INSTRUÇÕES DA TAREFA: Escreva a continuação do texto sobre a falta de oxigênio em Manaus, começando logo após a última frase apresentada.

TEXTO EXTRAÍDO:
------------------------------------------------------------

PSICOnews | Quando falta ar, falta alma
Nessa semana, fui tomado pelas notícias da falta de oxigênio nos hospitais de Manaus. A notícia já seria ruim o suficiente se fosse em qualquer outro lugar, mas em Manaus, cidade pela qual tenho um carinho especial, foi pior.
Lembrei-me da minha sensação de respirar lá pela primeira vez. Manaus fica no meio da Amazônia, e a floresta te invade pela respiração, um ar quente e muito úmido, com níveis de umidade que superam os 90%. Quando saí do avião, parecia que entrava em uma sauna mas sem cheiro de eucalipto, um ar pesado, um calor de vapor.
Em pouco tempo, fui conquistado pelas árvores majestosas, pelo tucumã, pelo cupuaçu, pela pupunha, pelas chuvas estrondosas, pelo tambaqui na brasa… Poder ver a floresta tão perto da cidade, em sua abundância e diversidade, foi magnífico. No tempo em que morei lá, plantei diversas árvores perto da minha casa.
As árvores, e muitos outros seres vivos, se conectam conosco pela atmosfera: as plantas realizam fotossíntese, consumindo gás carbônico e liberando oxigênio na atmosfera; as plantas, e também os animais, respiram, consumindo oxigênio e liberando gás carbônico.
Respiração, tão essencial, e ao mesmo tempo invisível. Pode-se passar uma vida inteira sem pensar muito na nossa dependência com relação ao trabalho das plantas e das algas, nossa dependência de uma atmosfera com ar respirável, se você tiver a sorte de ter acesso a isso sempre. Porém, tenho certeza de que as pessoas que estavam nos hospitais em Manaus, seus familiares e amigos e os profissionais de saúde passaram por um horror tremendo.
O sufoco que senti aqui foi mais na alma do que físico, mas lá faltou oxigênio, e as pessoas sufocaram física e psiquicamente. É certo que, em nossa vida cotidiana, as fronteiras entre experiências físicas e psíquicas não são tão definidas. Mas a falta de ar que senti não me matou, assim como a falta de ar sentida em um ataque de pânico, apesar de dar uma sensação de morte, não costuma matar. Lá as pessoas morreram por isso, e é duro saber que não foi por falta de capacidade humana. A questão não se resume ao domínio técnico: não é que falte tecnologia, que não saibamos armazenar, transportar e administrar o oxigênio.
O ponto é que, quando se deixa faltar ar, é porque falta alma. A palavra grega “psique”, a qual compõe “psicologia”, “psiquiatria”, significava “alento, sopro, respiração” e, posteriormente, “alma, espírito”. Não só os gregos antigos relacionavam a alma à respiração, encontramos relações nesse sentido em práticas meditativas nas antigas Índia e China, nos mitos de diversos povos, etc.

------------------------------------------------------------

CONJUNTO DE ITENS:
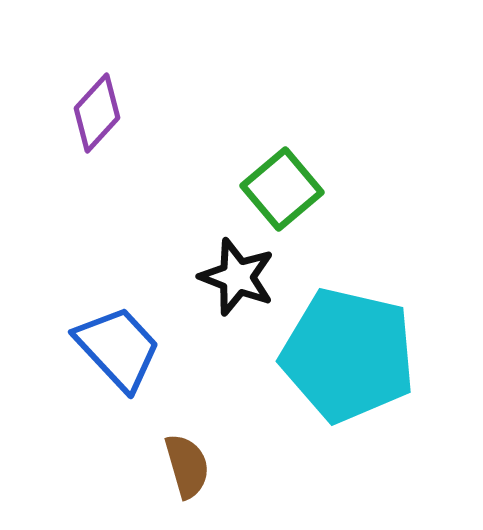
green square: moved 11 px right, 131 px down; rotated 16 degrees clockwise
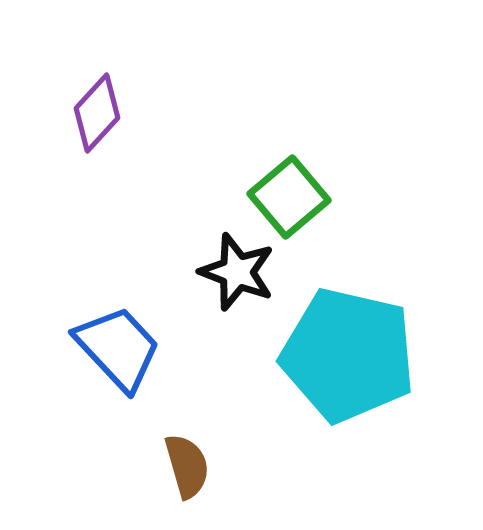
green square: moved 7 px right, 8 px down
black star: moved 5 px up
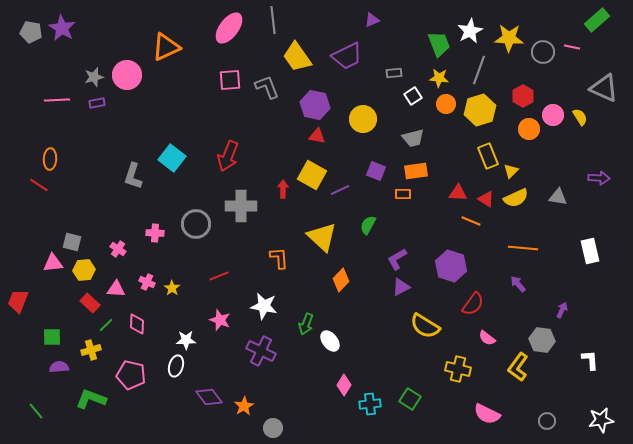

------------------------------------------------------------

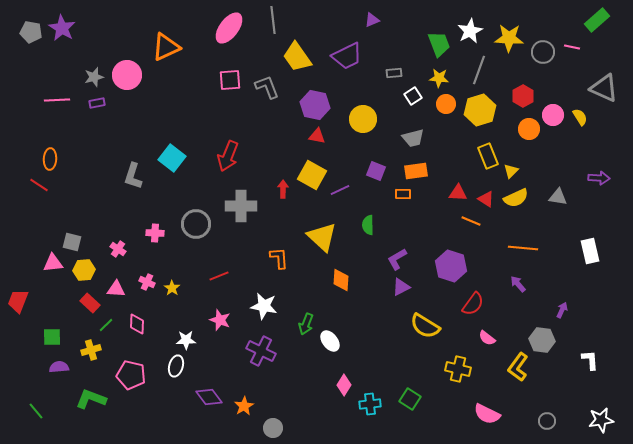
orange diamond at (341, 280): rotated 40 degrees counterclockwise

------------------------------------------------------------

RESULTADO ABAIXO:
Nos dias de hoje é comum compreendermos “alma” ou "espírito" como algo que cada humano possui, individualmente, e que difere do “corpo”. Não gosto dessa compreensão, primeiro por tratar os humanos como especiais em detrimento de todos os demais seres vivos. Segundo, porque nossas almas não são algo apartado do corpo e individual, mas sim encarnadas e compartilhadas com demais seres que habitam a terra e a atmosfera. Terceiro, por considerar a alma como algo garantido, e não como algo que podemos conquistar, algo do qual podemos nos aproximar ou afastar. Quando humanos deixam outros humanos morrerem por falta de ar, seja por desinteresse, negligência, crueldade, interesses financeiros, julgo estarem afastados dessa experiência de alma. Afastados da experiência de saber que vivemos uma existência compartilhada pelo ar com seres que nem imaginamos, em interdependência. Que o ar que inspiramos, que nos dá espírito, provém de algas, cianobactérias, plantas, e que dele dependem uma infinidade de seres vivos.
É nesse âmbito que a Psicologia deve permanecer. Penso haver mais entendimento sobre a psique, sobre a alma do mundo, nos povos que, por terem essa compreensão mais ampla, plantaram e cultivaram a floresta amazônica por milênios, do que em nossa sociedade que promove a sua destruição e a asfixia de nossos semelhantes. Mesmo que ações individuais como plantar árvores perto de casa ou doar cilindros de oxigênio estejam no sentido de melhorar alguma coisa, elas são muito pouco. É um tanto ilusório pensar que a resolução de problemas coletivos sairão de ações individuais isoladas. Não são ações estritamente individuais que farão com que se valorize mais a vida do que interesses políticos e financeiros, ou impedir que se consiga lucrar em cima da destruição da floresta. Se estamos realmente conectados através do ar, cabe a nós nos articularmos e construirmos em conjunto um mundo em que não falte ar, mas, principalmente, em que não falte alma.
*Tirei a foto em 2015, do alto da torre de observação do Museu da Amazônia, em Manaus, após uma tremenda chuva.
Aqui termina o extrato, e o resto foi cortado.